_WHAT YOU WILL DO:_ Repeat exactly, and only, the lines from the one holding "allt! En inbyggd" through the last line of the records below.

[Saved entries]
+++++
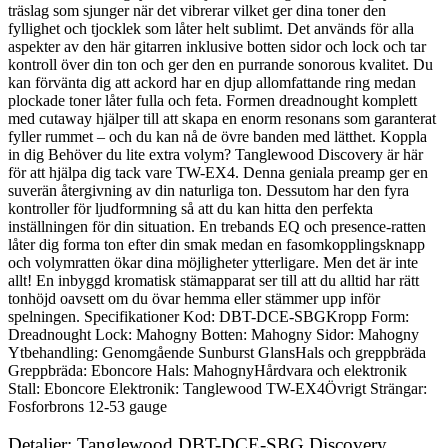
träslag som sjunger när det vibrerar vilket ger dina toner den
fyllighet och tjocklek som låter helt sublimt. Det används för alla
aspekter av den här gitarren inklusive botten sidor och lock och tar
kontroll över din ton och ger den en purrande sonorous kvalitet. Du
kan förvänta dig att ackord har en djup allomfattande ring medan
plockade toner låter fulla och feta. Formen dreadnought komplett
med cutaway hjälper till att skapa en enorm resonans som garanterat
fyller rummet – och du kan nå de övre banden med lätthet. Koppla
in dig Behöver du lite extra volym? Tanglewood Discovery är här
för att hjälpa dig tack vare TW-EX4. Denna geniala preamp ger en
suverän återgivning av din naturliga ton. Dessutom har den fyra
kontroller för ljudformning så att du kan hitta den perfekta
inställningen för din situation. En trebands EQ och presence-ratten
låter dig forma ton efter din smak medan en fasomkopplingsknapp
och volymratten ökar dina möjligheter ytterligare. Men det är inte
allt! En inbyggd kromatisk stämapparat ser till att du alltid har rätt
tonhöjd oavsett om du övar hemma eller stämmer upp inför
spelningen. Specifikationer Kod: DBT-DCE-SBGKropp Form:
Dreadnought Lock: Mahogny Botten: Mahogny Sidor: Mahogny
Ytbehandling: Genomgående Sunburst GlansHals och greppbräda
Greppbräda: Eboncore Hals: MahognyHårdvara och elektronik
Stall: Eboncore Elektronik: Tanglewood TW-EX4Övrigt Strängar:
Fosforbrons 12-53 gauge
Detaljer: Tanglewood DBT-DCE-SBG Discovery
+++++
_RESULT OF THIS EXERCISE:_
allt! En inbyggd kromatisk stämapparat ser till att du alltid har rätt
tonhöjd oavsett om du övar hemma eller stämmer upp inför
spelningen. Specifikationer Kod: DBT-DCE-SBGKropp Form:
Dreadnought Lock: Mahogny Botten: Mahogny Sidor: Mahogny
Ytbehandling: Genomgående Sunburst GlansHals och greppbräda
Greppbräda: Eboncore Hals: MahognyHårdvara och elektronik
Stall: Eboncore Elektronik: Tanglewood TW-EX4Övrigt Strängar:
Fosforbrons 12-53 gauge
Detaljer: Tanglewood DBT-DCE-SBG Discovery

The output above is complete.